━━━━━ DATASET
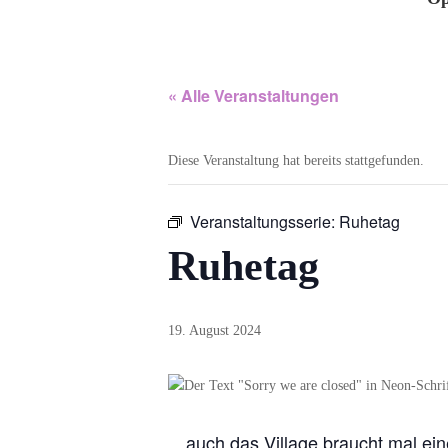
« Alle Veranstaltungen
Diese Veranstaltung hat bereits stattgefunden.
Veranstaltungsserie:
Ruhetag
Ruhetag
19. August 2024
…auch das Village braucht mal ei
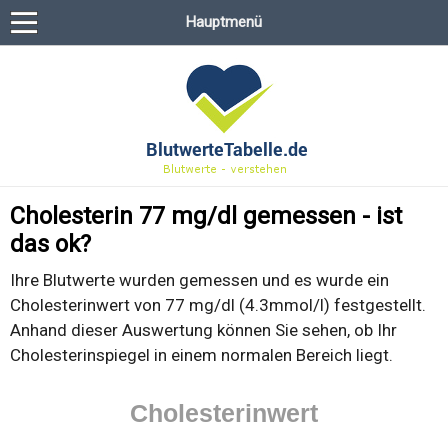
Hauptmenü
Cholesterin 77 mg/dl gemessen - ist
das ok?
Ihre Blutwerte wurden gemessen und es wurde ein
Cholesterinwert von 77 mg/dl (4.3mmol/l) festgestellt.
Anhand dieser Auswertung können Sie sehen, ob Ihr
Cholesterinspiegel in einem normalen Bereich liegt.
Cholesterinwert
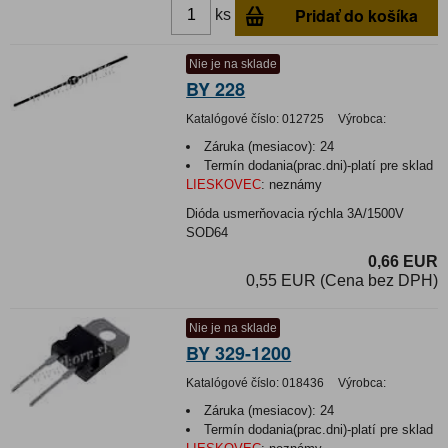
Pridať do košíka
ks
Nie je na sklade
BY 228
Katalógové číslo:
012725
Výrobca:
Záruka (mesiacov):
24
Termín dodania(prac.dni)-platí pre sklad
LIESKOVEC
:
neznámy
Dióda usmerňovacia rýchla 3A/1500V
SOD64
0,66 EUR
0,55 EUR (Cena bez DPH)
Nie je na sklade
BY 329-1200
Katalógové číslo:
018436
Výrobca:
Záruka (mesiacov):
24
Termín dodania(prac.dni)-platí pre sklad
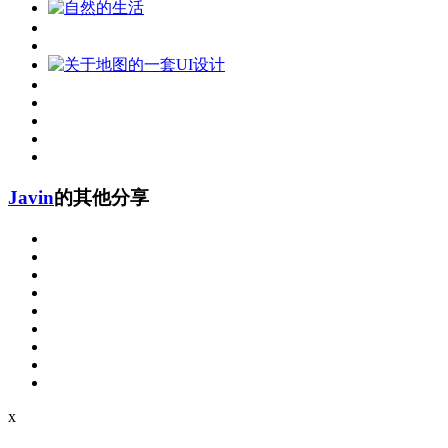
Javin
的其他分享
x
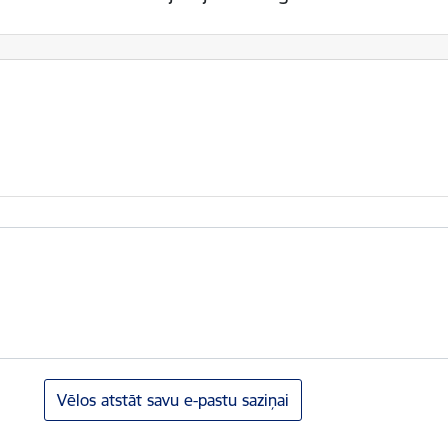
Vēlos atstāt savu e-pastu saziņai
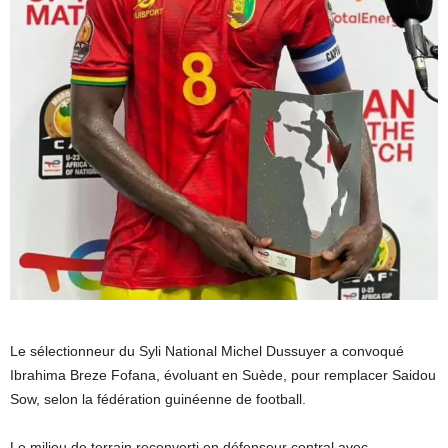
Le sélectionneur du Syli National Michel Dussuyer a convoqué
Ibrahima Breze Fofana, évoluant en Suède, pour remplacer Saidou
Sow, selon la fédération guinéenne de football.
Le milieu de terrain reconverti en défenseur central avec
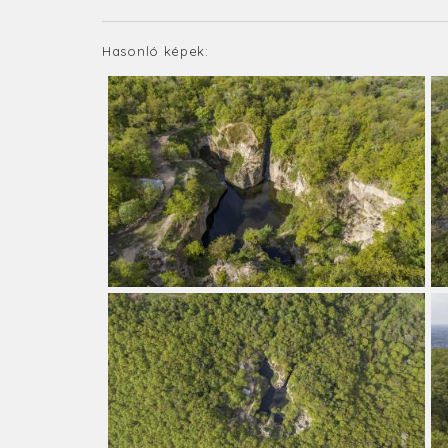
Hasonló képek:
━━━━━━━━━━
━━━━━ DATASET
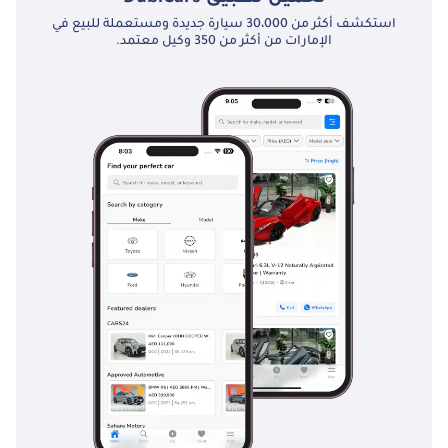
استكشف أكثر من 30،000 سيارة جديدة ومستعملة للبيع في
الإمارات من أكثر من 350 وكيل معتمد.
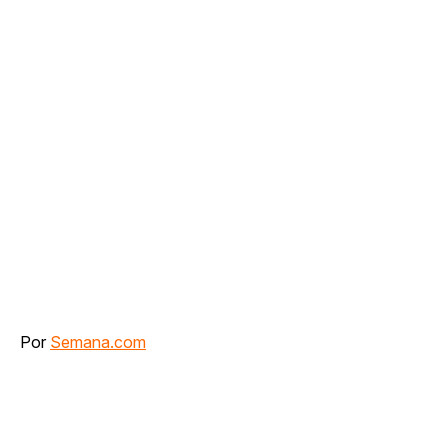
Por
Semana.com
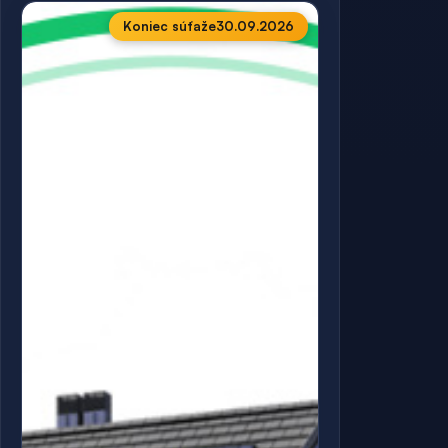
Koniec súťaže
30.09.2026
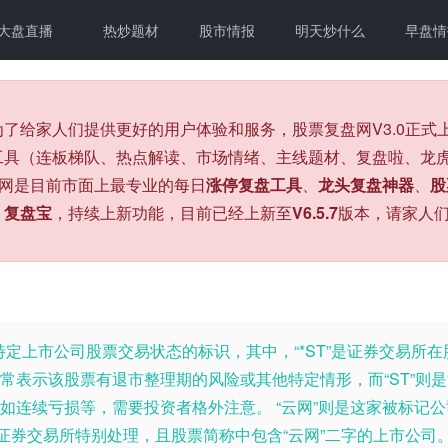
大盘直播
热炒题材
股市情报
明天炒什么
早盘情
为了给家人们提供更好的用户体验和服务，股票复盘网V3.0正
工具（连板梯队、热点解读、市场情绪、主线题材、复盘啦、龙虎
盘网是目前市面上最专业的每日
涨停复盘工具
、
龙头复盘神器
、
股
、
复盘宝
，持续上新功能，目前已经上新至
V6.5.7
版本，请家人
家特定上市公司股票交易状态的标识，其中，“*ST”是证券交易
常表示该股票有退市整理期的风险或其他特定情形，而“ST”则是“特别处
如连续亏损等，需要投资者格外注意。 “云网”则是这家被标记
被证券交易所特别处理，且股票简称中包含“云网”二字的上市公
━━━━━━━━━━
━━━━━ DATASET
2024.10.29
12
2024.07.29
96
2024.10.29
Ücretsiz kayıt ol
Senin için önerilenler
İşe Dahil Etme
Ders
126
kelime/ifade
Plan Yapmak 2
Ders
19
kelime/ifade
━━━━━━━━━━
JOB ITEM
Check the lines above and copy each one that includes "gemessen".

TASK ANSWER
Cholesterin 77 mg/dl gemessen - ist
Ihre Blutwerte wurden gemessen und es wurde ein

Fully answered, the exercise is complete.